Village in Mazandaran province, Iran

Har Do Ab Rud (هردوابرود) (Note: Also romanized as Har Do Āb Rūd) is a village in Langarud-e Gharbi Rural District of the Central District in Abbasabad County, Mazandaran province, Iran.

==Demographics==
===Population===
At the time of the 2006 National Census, the village's population was 285 in 86 households, when it was in Langarud Rural District (Note: Renmed Langarud-e Sharqi Rural District) of the former Abbasabad District in Tonekabon County.
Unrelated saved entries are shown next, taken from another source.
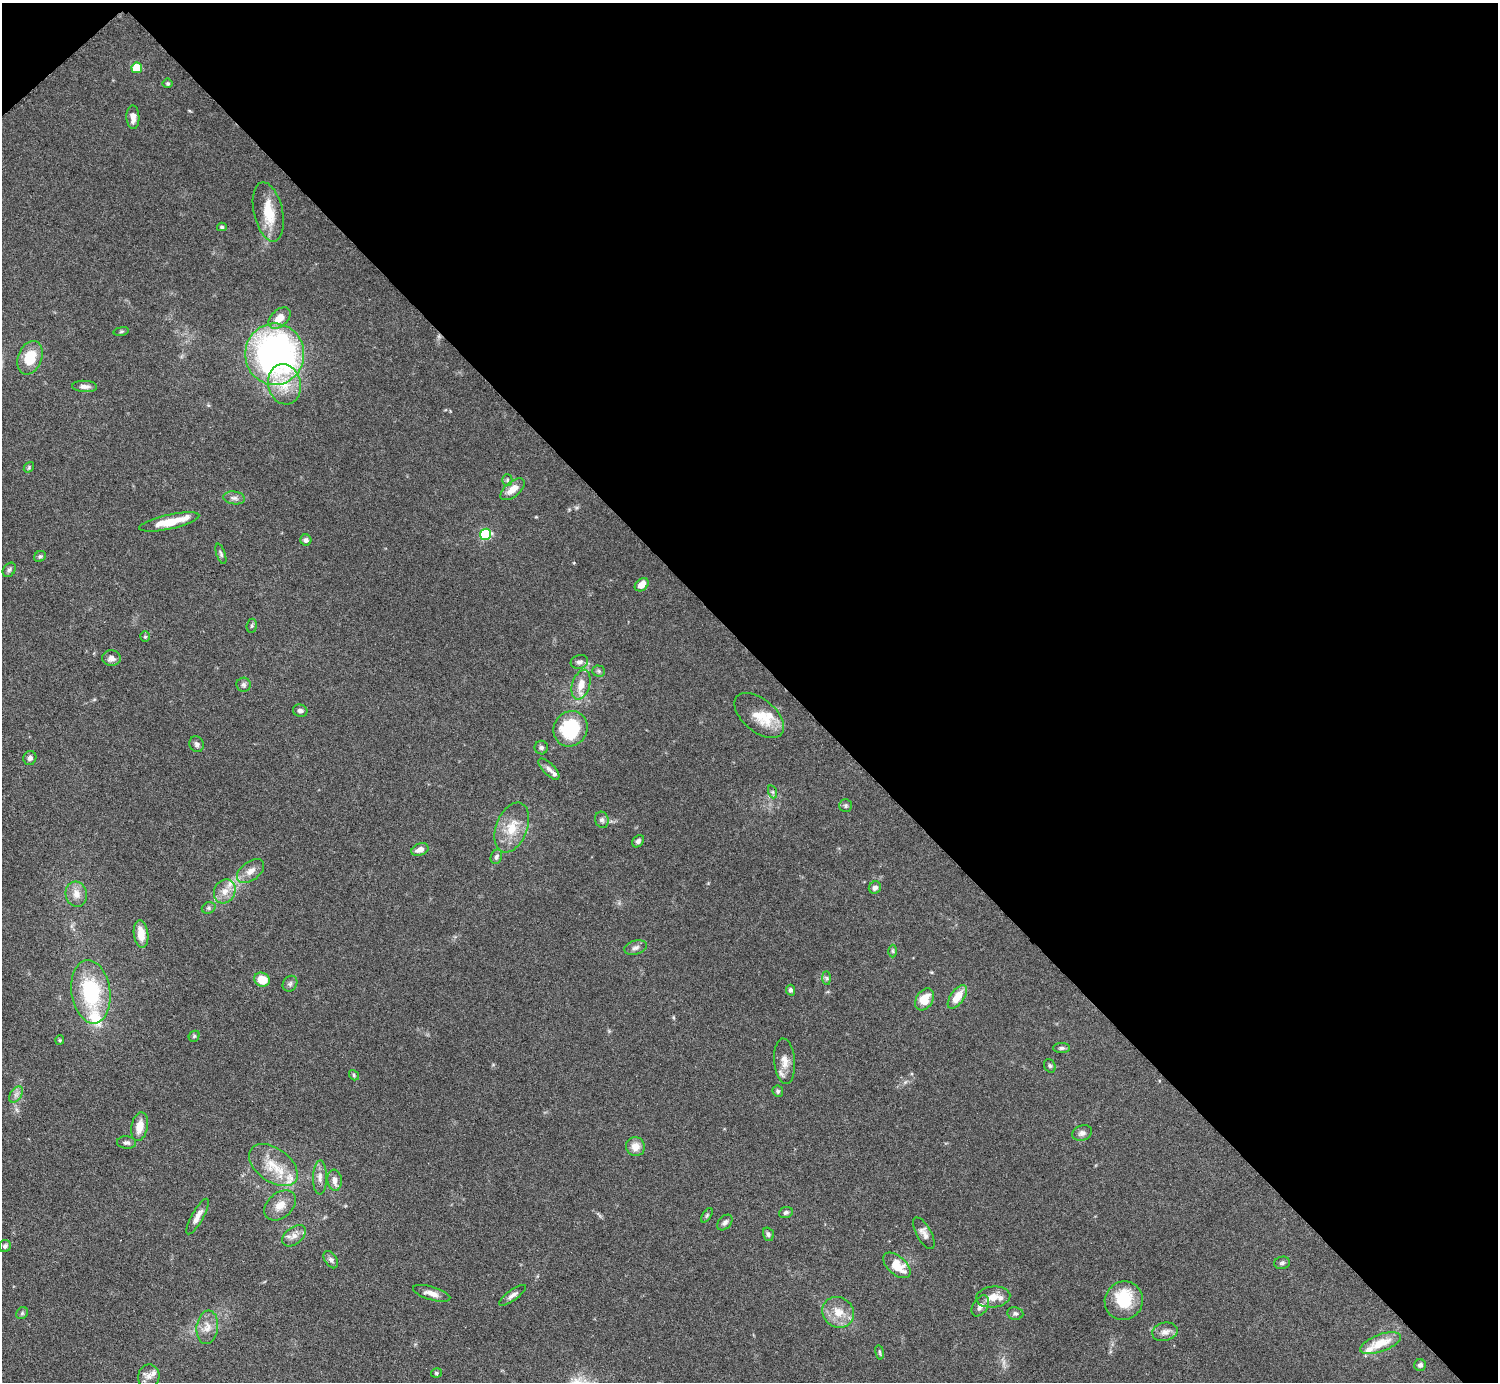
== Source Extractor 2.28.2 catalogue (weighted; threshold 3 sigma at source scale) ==
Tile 3 of 4 x 4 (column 3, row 1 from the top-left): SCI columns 2998-4493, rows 4449-5828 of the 6034 x 6030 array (HDU 1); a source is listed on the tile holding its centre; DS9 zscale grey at full resolution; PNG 1500 x 1384 px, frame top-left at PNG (2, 3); each listed source drawn as its Kron ellipse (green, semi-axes under 4 px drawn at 4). Shown black and unused: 48% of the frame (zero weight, under 4 of 7 exposures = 3% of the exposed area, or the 3 px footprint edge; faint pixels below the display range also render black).
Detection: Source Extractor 2.28.2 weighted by HDU 2 'WHT'; one run over the whole footprint, this tile lists its part. Background 0.073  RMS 0.0036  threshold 0.0146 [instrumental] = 3 sigma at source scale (4.09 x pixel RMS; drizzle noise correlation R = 1.36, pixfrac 0.8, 0.05/0.05 arcsec/px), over >= 5 px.
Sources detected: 112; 1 inside a brighter object's white glare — neither listed nor drawn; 11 inside a brighter listed object's ellipse — not listed separately; the other 100 listed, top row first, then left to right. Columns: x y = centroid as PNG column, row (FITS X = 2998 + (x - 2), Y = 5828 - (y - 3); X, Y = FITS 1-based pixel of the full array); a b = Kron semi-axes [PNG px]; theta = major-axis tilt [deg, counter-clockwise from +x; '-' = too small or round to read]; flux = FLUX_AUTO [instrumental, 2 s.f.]
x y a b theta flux
137 68 5 5 - 13
168 83 5 5 - 0.48
133 117 12 6 -88 2.2
268 212 30 14 -78 9.2
222 227 5 4 - 0.48
279 318 13 8 43 4.1
121 331 8 4 9 0.47
275 354 31 29 90 120
30 358 17 12 70 8.9
284 384 20 16 -77 8
85 386 12 5 -3 1.5
29 467 6 4 49 0.46
507 480 5 5 - 0.55
513 489 14 7 40 3.7
234 498 11 6 -7 1.3
169 522 31 7 12 7.4
486 534 5 5 - 30
306 540 6 5 - 0.9
221 554 10 4 -72 0.73
40 556 6 5 - 0.62
9 570 8 6 54 0.82
642 585 8 5 41 3.3
252 626 7 5 83 0.55
145 637 5 4 - 0.47
111 658 9 7 -4 1.7
579 662 9 6 20 1.1
599 671 6 5 - 0.6
244 685 7 7 - 0.87
581 685 15 8 73 4
300 711 7 6 - 1.1
759 715 29 16 -40 7.7
571 729 18 16 59 21
197 744 8 7 - 1
541 748 7 6 - 0.77
30 758 7 6 - 1
549 769 13 6 -45 1.4
773 792 7 4 -71 0.58
846 806 6 6 - 0.7
602 820 8 6 -72 1
512 827 26 15 68 7.7
638 841 7 5 47 1
420 850 9 6 21 2.2
496 857 7 5 68 0.87
251 871 15 9 38 2.8
875 888 6 6 - 1.1
225 891 12 10 62 3.2
76 894 13 10 -75 3.1
209 908 7 5 21 0.72
141 934 14 7 -82 4.7
636 948 11 7 17 1.4
893 951 6 4 -88 0.5
827 978 7 4 -89 0.6
262 980 8 7 - 5.9
290 984 8 7 - 0.92
791 990 5 4 - 0.76
91 992 32 19 -82 25
957 997 13 6 55 5.6
924 999 12 8 58 6.1
194 1036 6 5 - 0.5
60 1040 5 4 - 0.4
1062 1048 8 5 0 0.7
785 1061 23 10 -85 3.7
1050 1066 7 5 -61 0.64
354 1075 5 4 - 0.47
778 1091 6 5 - 0.6
16 1094 9 5 56 1.3
140 1127 14 8 79 4.1
1082 1133 10 7 18 1.4
127 1143 9 6 -5 1
635 1147 9 9 - 3.3
273 1165 27 17 -36 9.1
320 1177 17 7 89 2.1
335 1180 10 7 -82 2.1
280 1205 18 12 41 3.8
786 1212 7 5 22 0.76
707 1215 8 4 55 0.5
197 1217 20 6 61 2.4
725 1222 9 6 48 0.96
924 1233 17 7 -61 1.9
768 1234 7 5 -74 0.71
294 1236 14 8 37 2.4
5 1246 6 6 - 0.98
331 1260 10 6 -54 1.1
1282 1263 8 6 13 0.81
897 1265 16 9 -41 6.9
432 1293 19 6 -16 2.7
512 1295 16 5 36 1.5
993 1297 17 10 5 4.3
1124 1301 19 19 - 13
980 1306 11 7 57 2.1
838 1312 16 15 - 5.4
22 1313 6 5 - 0.6
1015 1313 8 6 -9 0.89
207 1327 17 10 82 3.5
1165 1332 13 9 14 2.1
1380 1343 21 8 20 7.1
880 1352 7 3 -81 0.46
1420 1365 6 6 - 0.96
436 1373 5 4 - 0.53
149 1376 12 10 79 2.2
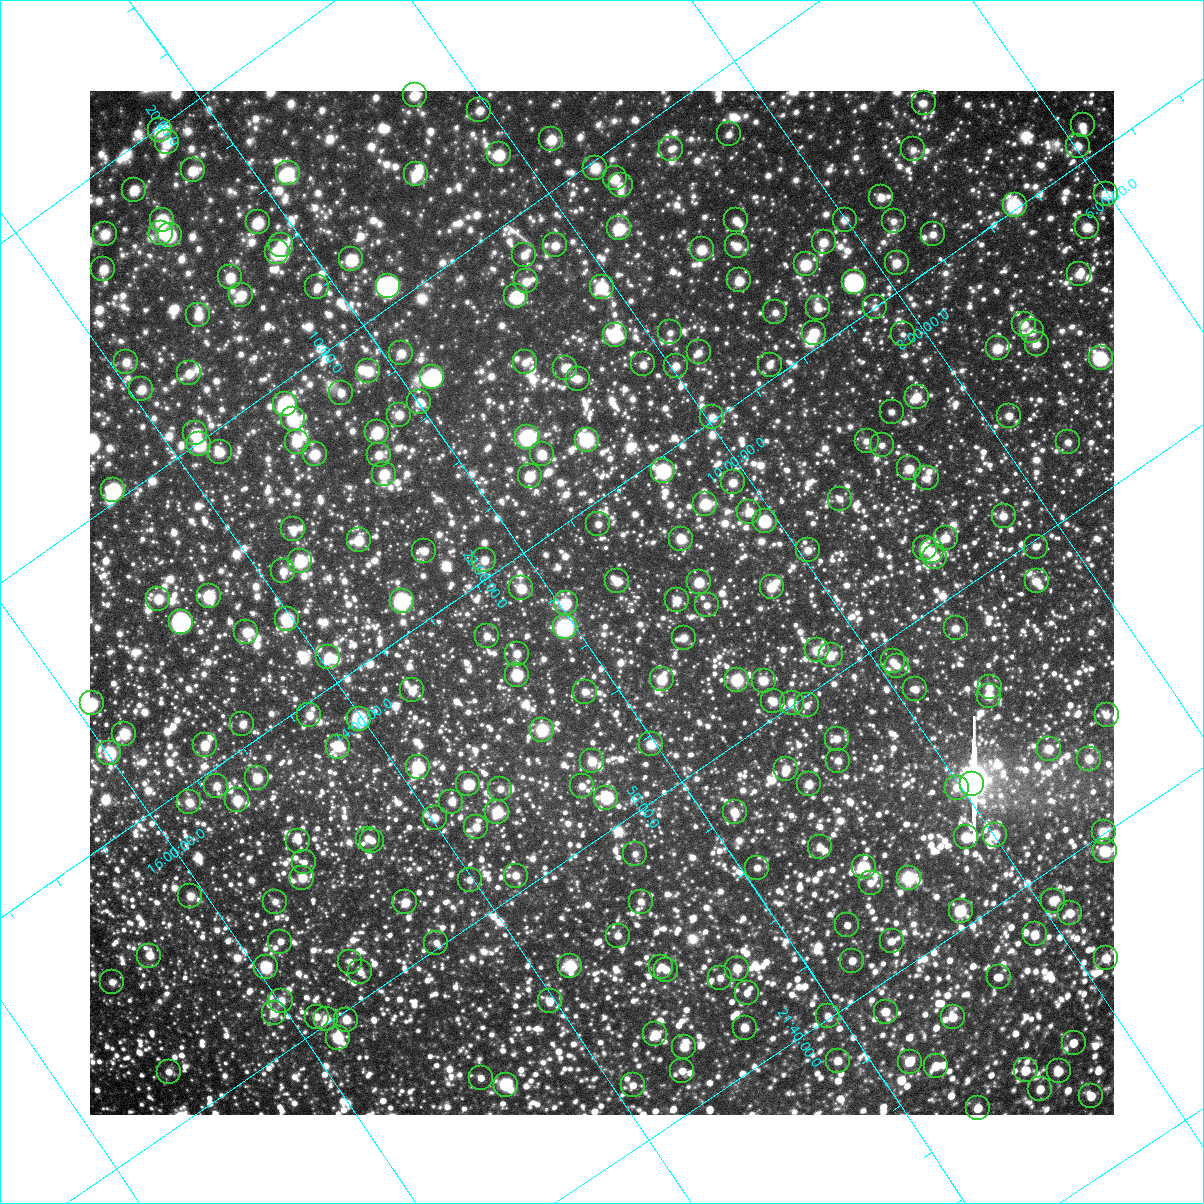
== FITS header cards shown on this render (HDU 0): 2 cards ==
NAXIS1  =                 1024 / Required FITS header
NAXIS2  =                 1024 / Required FITS header

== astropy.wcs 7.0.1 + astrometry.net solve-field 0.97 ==
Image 1024 x 1024 px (HDU 0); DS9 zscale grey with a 90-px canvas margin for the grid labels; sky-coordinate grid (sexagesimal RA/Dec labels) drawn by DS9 from the SOLVED WCS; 269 Tycho-2 reference stars matched to detected sources circled (green)
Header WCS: RA---TAN-SIP/DEC--TAN-SIP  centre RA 21:56:55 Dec +11:41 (329.23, +11.69 deg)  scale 31.6 arcsec/px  FOV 540.1' x 538.0'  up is +125 deg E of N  parity flipped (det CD > 0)
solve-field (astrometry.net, Tycho-2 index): VERIFIED the header's WCS against the Tycho-2 star catalogue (verified at 8 index scales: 10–201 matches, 0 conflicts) and refined it, rather than solving blind
Solved WCS: RA---TAN-SIP/DEC--TAN-SIP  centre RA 21:56:55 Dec +11:41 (329.23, +11.69 deg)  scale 31.7 arcsec/px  FOV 540.5' x 540.5'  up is +125 deg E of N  parity flipped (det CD > 0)
The solver's refit moves the header's centre by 13 arcsec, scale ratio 1.001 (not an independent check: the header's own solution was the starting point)
Tycho-2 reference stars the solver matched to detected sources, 269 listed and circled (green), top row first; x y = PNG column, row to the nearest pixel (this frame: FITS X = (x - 90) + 1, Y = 1024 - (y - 91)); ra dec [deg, ICRS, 3 dp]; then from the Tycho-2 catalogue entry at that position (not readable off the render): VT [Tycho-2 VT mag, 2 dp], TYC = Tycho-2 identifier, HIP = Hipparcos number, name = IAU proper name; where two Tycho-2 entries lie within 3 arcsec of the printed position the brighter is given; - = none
The following census in 2011 counted 346 people in 108 households, by which time the district had been separated from the county in the establishment of Abbasabad County. The rural district was transferred to the new Central District and renamed Langarud-e Sharqi Rural District. Har Do Ab Rud was transferred to Langarud-e Gharbi Rural District created in the same district. The 2016 census measured the population of the village as 303 people in 116 households.